Un voyage hors du temps à La Seine Musicale avec Accentus
Les artistes du chœur Accentus, polyvalents, savent s’adapter aux exigences techniques propres à chaque répertoire, chaque époque, rendant ainsi honneur à la qualité du travail et à l’investissement des chefs qui collaborent avec eux. Eamonn Dougan, chef d’orchestre associé de l'Ensemble The Sixteen, a su préparer et tirer partie des qualités du chœur pour ce programme constitué d’une première partie accompagnée à l’orgue et au théorbe sur un répertoire d’œuvres sacrées d'Henry Purcell et d’une seconde avec un continuo (constitué d’un orgue, d’un violoncelle et d’un violone) sur des motets de Johann Ludwig Bach, Johann Christoph Bach et Johann Sebastian Bach. Le chef a une gestique très expressive et une implication telle que le public peut ressentir l’énergie débordante qui parcourt parfois son corps de la tête aux pieds, notamment lorsqu’il dirige « In the midst of life » (issu de Music for the funeral of Queen Mary de H. Purcell) ce qui donne un intéressant contraste avec la sobriété apparente des choristes, statiques et vêtus de noir. Il communique clairement chaque intention, allant parfois même jusqu’à décomposer le phrasé en dirigeant chaque note chantée sur « Ich lass dich nicht » de J.S Bach.
Le chœur est équilibré la plupart du temps et il est des moments où, par exemple sur le « Miserere » de H. Purcell, les pupitres et les individus disparaissent pour laisser place à un instrument unique au service de la composition. Les contralti se montrent néanmoins souvent plus discrètes en particulier sur « Remember not, Lord, our offences » (H. Purcell) où seules les voix des contre-ténors ressortent, et les basses les couvrent pendant « Man that is born of a woman » (Music for the funeral of Queen Mary – H. Purcell).
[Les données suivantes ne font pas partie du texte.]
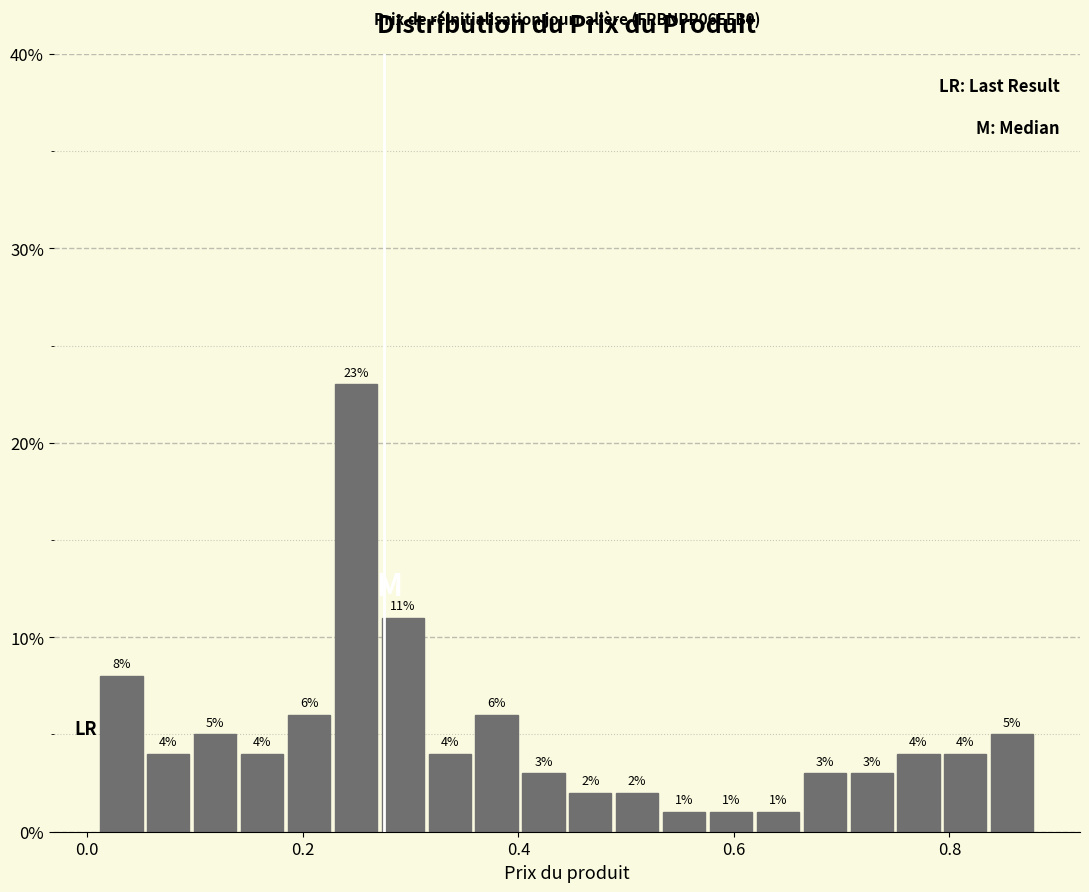

Read against the x-axis, roughly where is the centre of the tallest bar?

0.24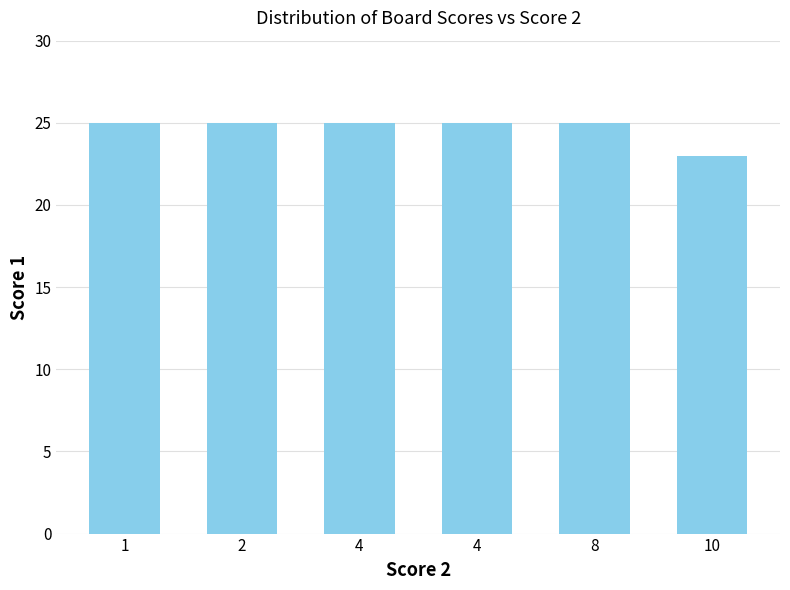

List the labels in order of value, smallest first.

10, 1, 2, 4, 4, 8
L’homogénéité est cependant notable au sein même des pupitres. Ainsi le public peut-il profiter du son parfaitement clair des sopranes sur « I was glad » de Purcell et d’un pupitre de basses solide et particulièrement mis en valeur dans la deuxième partie du concert après l’arrivée du violone qui rend les graves d’autant plus imposants et profonds.
Cette cohésion exceptionnelle permet à l’ensemble de produire une musique aux nuances soignées, des pianos doux, tenus et toutefois parfaitement audibles dans « Fürchte dich nicht » de J.C Bach ou le final pianissimo d’une précision bouleversante « Das ist meine Freude » de J.L Bach, aux forte assumés dans « In the midst of life » de Purcell : Accentus parvient à émouvoir et tenir en haleine son audience. Les choristes exécutent parfaitement, avec clarté et précision, les vocalises rapides de « Unsere Trübsal » de J.L Bach.
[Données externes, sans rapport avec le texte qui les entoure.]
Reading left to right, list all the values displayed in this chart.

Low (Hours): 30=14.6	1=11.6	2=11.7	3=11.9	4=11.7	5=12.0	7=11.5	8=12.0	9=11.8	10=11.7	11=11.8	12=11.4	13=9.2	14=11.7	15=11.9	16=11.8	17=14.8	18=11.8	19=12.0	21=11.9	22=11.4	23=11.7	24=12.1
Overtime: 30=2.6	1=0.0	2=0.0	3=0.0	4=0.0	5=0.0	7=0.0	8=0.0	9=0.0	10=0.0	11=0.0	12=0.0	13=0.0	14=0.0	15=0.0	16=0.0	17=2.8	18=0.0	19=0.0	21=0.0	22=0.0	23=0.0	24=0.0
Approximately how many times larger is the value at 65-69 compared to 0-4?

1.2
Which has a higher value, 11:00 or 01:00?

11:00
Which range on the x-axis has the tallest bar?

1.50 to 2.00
Certains choristes deviennent solistes le temps de quelques mesures pour deux des pièces proposées. Si les soprani s’en sortent remarquablement bien, en particulier Céline Boucard qui offre au public des trilles raffinés pendant « Beati omnes qui timent Dominum » (H. Purcell) face à la basse Sébastien Brohier dont les vocalises tendent à perdre légèrement de précision rythmique et à manquer de vélocité, il n’en est pas de même pour tous. Lors de l’interprétation de « Let mine eyes run down with tears » de Purcell, l’auditoire peut regretter les quelques déséquilibres de volume et de couleur lorsque les solistes font leur entrée les uns après les autres. Le timbre de Sébastien Brohier, un soupçon trop sombre, contraste avec les voix claires et projetées de Sean Clayton (ténor) et Catherine Padaut (soprano) qui elles-mêmes amènent une énergie nouvelle, malheureusement désamorcée lors des interventions du contre-ténor altiste Arnaud Raffarin manquant cruellement de volume, de clarté et dont les excursions en voix de poitrine sont mal assurées.
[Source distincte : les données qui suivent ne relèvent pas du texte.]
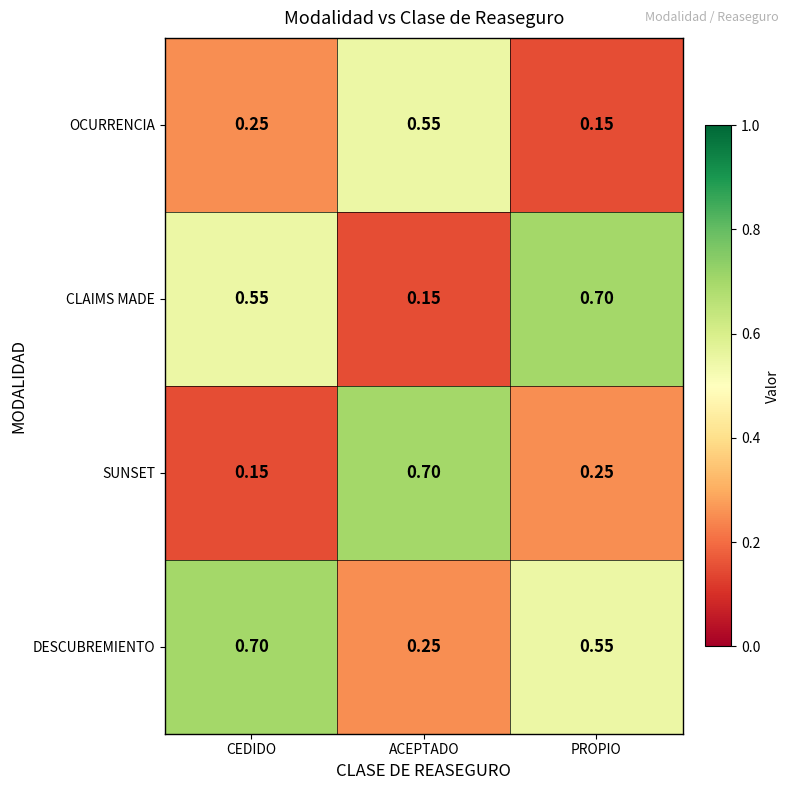

Rank the series at ACEPTADO from lowest to highest value.

CLAIMS MADE, DESCUBREMIENTO, OCURRENCIA, SUNSET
Enfin le continuo est très discret, à la limite de l’audible tout au long du concert. En première partie, l’orgue et le théorbe n’ont de réelle présence que lorsque le chœur est dans des nuances en-deçà du mezzo-piano. Dans la suite du programme, le violone est le seul à imposer réellement sa présence grave en la magnifiant et se mêlant aux voix. Le son du violoncelle ne parvient quant à lui clairement à l’oreille du public que lorsque Kathrin Sutor doit jouer forte et fortissimo – le « Komm, Jesu, komm » de J.S Bach la met très bien en valeur – et en staccato sur « Thou knowest Lord » de Purcell.